▸ Liste des tâches
1. Dans le texte sur la rémunération, quels sont les deux facteurs dont une organisation peut tenir compte pour allouer un portefeuille de rémunération ?
2. Énumérez tous les profils d'employés que le texte sur la rémunération compare selon leur rendement.

▸ Texte de la page
━━━━━━━━━━
Comment y parvenir? Une organisation peut allouer un portefeuille de rémunération en tenant compte à la fois de l’importance du rôle et du rendement individuel. Cette approche permet des différences marquées dans la portée et le niveau de la rémunération.

Ainsi, un employé très performant occupant un rôle clé ou appartenant à une famille de poste clé pourrait s’attendre à gagner deux ou trois fois plus en rémunération globale qu’une personne au rendement tout juste satisfaisant; de plus, il serait sans doute assuré de participer à un ou plusieurs mandats spéciaux dans le cadre de son cheminement de carrière. Par contre, un employé peu performant, même dans un rôle essentiel, recevrait une rémunération bien inférieure, fort probablement sans aucune prime.
━━━━━━━━━━
(Lignes extraites d'une collection)
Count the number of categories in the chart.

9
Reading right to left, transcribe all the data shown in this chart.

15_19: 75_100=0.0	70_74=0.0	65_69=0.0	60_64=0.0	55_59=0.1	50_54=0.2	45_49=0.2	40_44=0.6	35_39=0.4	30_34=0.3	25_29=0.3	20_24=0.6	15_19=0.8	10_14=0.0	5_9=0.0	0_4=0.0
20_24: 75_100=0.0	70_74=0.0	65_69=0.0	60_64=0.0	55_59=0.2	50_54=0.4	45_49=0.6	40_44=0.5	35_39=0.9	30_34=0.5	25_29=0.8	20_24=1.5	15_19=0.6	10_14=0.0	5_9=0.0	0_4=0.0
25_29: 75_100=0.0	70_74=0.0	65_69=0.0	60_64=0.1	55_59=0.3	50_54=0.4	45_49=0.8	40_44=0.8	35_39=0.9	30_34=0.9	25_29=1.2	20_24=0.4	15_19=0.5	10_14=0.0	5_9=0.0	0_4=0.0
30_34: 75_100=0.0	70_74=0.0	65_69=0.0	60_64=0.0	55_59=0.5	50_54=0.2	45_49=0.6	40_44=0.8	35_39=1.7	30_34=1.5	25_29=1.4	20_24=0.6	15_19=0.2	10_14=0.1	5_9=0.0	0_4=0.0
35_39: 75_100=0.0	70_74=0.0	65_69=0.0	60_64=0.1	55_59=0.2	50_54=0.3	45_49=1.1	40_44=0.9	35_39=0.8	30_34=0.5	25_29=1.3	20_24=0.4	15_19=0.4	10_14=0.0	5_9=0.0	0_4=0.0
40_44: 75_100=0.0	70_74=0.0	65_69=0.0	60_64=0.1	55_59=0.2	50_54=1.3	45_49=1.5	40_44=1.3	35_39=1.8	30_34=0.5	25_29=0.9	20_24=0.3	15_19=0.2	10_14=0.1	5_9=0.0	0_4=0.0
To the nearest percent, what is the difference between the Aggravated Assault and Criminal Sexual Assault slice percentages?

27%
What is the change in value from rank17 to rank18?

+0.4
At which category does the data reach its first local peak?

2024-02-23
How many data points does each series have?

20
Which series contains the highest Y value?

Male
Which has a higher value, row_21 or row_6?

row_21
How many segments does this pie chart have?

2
━━━━━━━━━━
▸ Réponses rédigées
1. L'importance du rôle et le rendement individuel.

2.
- un employé très performant occupant un rôle clé ou appartenant à une famille de poste clé
- une personne au rendement tout juste satisfaisant
- un employé peu performant, même dans un rôle essentiel